Music, another key element of Appalachian culture, was also on display throughout the week with multiple live performances from artists who call these mountains home. Award winning guitarist, singer, composer, and all-around revered Appalachian musical artist Jack Hinshelwood performed on Monday evening, and East Tennessean singer-songwriter of popular blues and old-time tunes Ed Snodderly performed on Tuesday evening.

“These two musicians are among the most respected at what they do,” Olson said. “With Hinshelwood ably representing the region’s past and Snodderly memorably reflecting the region’s present, Appalachian Heritage Week acknowledged the full extent of Appalachia’s lived history.”

Both artists represent amalgamations of the different elements that make Appalachian music what it is today. Hinshelwood has promoted and performed the music of Appalachia for over 40 years, and both he and Snodderly mix traditional styles such as blues, old-time, and bluegrass in their songs. This idea of appreciating old school traditions and bringing them into the modern day is the very essence of Appalachian Heritage Week.

“Even as coal has been Appalachia’s most visible natural resource since the Civil War, music has been the region’s chief cultural export,” Olson said. “Even as it entertains people within and outside Appalachia, music has the power to educate people in unforgettable ways. The lyrics of Appalachian songs and ballads tell engaging stories that are infused with the region’s timeless, universal values.”

The third component of Appalachian Heritage Week this year was academic lectures. In organizing this year’s programming, Olson sought to break down stereotypes about the region and highlight the rich cultural influences from different groups. William Turner and Ted Olson each delivered a lecture focusing on the diverse backgrounds that make Appalachia what it is.

“It is important to understand, or at least have a sense of, the history of the region as a complete and diverse entity, made up of individual parts. If not, we are often left with stereotypes developed by those outside the region with little acknowledgment of the complexity of the culture they attempt to represent,” Olson said. “I wanted to present a multitude of stories that show the incredible diversity of the region and the many different voices of this place.”

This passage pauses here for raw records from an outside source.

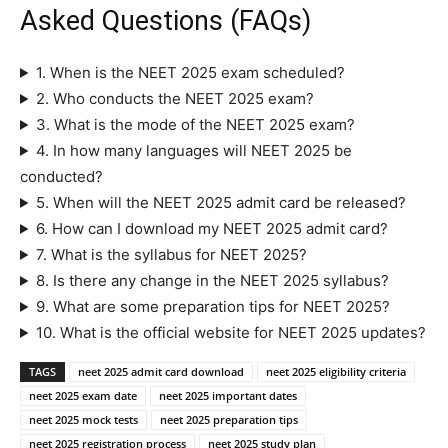
Asked Questions (FAQs)
1. When is the NEET 2025 exam scheduled?
2. Who conducts the NEET 2025 exam?
3. What is the mode of the NEET 2025 exam?
4. In how many languages will NEET 2025 be
conducted?
5. When will the NEET 2025 admit card be released?
6. How can I download my NEET 2025 admit card?
7. What is the syllabus for NEET 2025?
8. Is there any change in the NEET 2025 syllabus?
9. What are some preparation tips for NEET 2025?
10. What is the official website for NEET 2025 updates?
TAGS
neet 2025 admit card download
neet 2025 eligibility criteria
neet 2025 exam date
neet 2025 important dates
neet 2025 mock tests
neet 2025 preparation tips
neet 2025 registration process
neet 2025 study plan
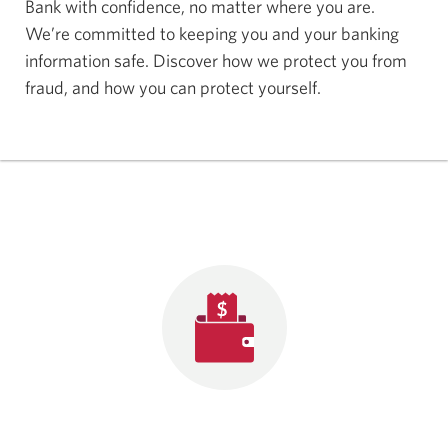
Bank with confidence, no matter where you are.
We’re committed to keeping you and your banking
information safe. Discover how we protect you from
fraud, and how you can protect yourself.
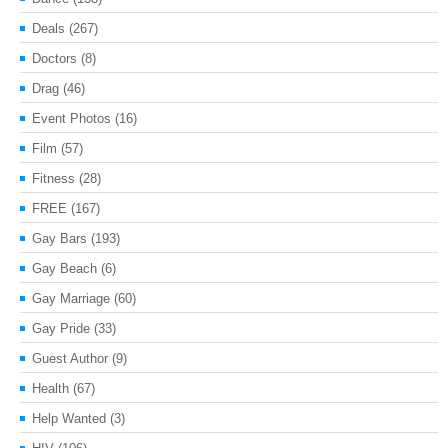
Deals
(267)
Doctors
(8)
Drag
(46)
Event Photos
(16)
Film
(57)
Fitness
(28)
FREE
(167)
Gay Bars
(193)
Gay Beach
(6)
Gay Marriage
(60)
Gay Pride
(33)
Guest Author
(9)
Health
(67)
Help Wanted
(3)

On Wednesday, April 20, Turner delivered a lecture on his latest book “The Harlan Renaissance: A Memoir of Black Life in Appalachian Coal Towns.” Based on his childhood in the coal mining community of Lynch, Kentucky in Harlan County, the book paints a picture of life for Black Appalachians in these company towns.

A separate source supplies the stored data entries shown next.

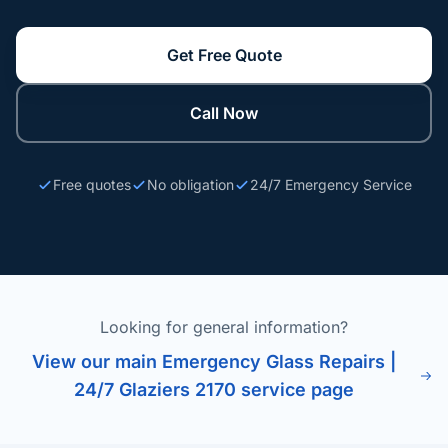
Get Free Quote
Call Now
Free quotes
No obligation
24/7 Emergency Service
Looking for general information?
View our main Emergency Glass Repairs |
24/7 Glaziers 2170 service page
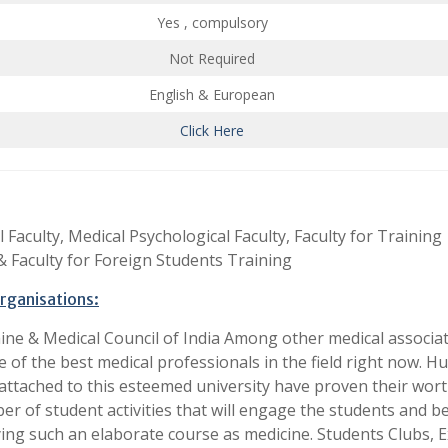
Yes , compulsory
Not Required
English & European
Click Here
 Faculty, Medical Psychological Faculty, Faculty for Training
 Faculty for Foreign Students Training
organisations:
ne & Medical Council of India Among other medical associat
 of the best medical professionals in the field right now. H
ttached to this esteemed university have proven their worth
er of student activities that will engage the students and b
ing such an elaborate course as medicine. Students Clubs, E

Turner is well known for his groundbreaking research on African American Appalachian communities, a history that is often overlooked despite its profound impact and importance on the development of the region.

Ted Olson delivered his lecture on the influence of the Scots Irish in Appalachia on Thursday, April 21. Olson has studied the connection between Appalachia and the British Isles for many years as a faculty member in the East Tennessee State University Appalachian, Scottish, and Irish Studies department.

The impact of the Scots Irish immigrants who settled in western North Carolina is deeply felt still today in many of the Scottish Revivalism traditions of the region like Grandfather Mountain Highland Games, an annual festival which celebrates Scottish and Celtic culture.

“It is vital to recognize and celebrate the cultural diversity of the region because there is not just one Appalachian culture, there are many Appalachian cultures,” Kathy Olson said. “Just as there are multiple different Appalachian subregions, there are multiple different Appalachian subcultures, and by including presentations on the African American experience in Appalachia and on Scots Irish history in Appalachia, Appalachian Heritage Week made sure to provide deep coverage of two of the most influential cultural influences upon the forging of Appalachian identity.”

The annual tradition of Appalachian Heritage Week is a key element of the cultural celebration and education that was so important to Edgar Tufts and remains an important part of the Lees-91探花 experience.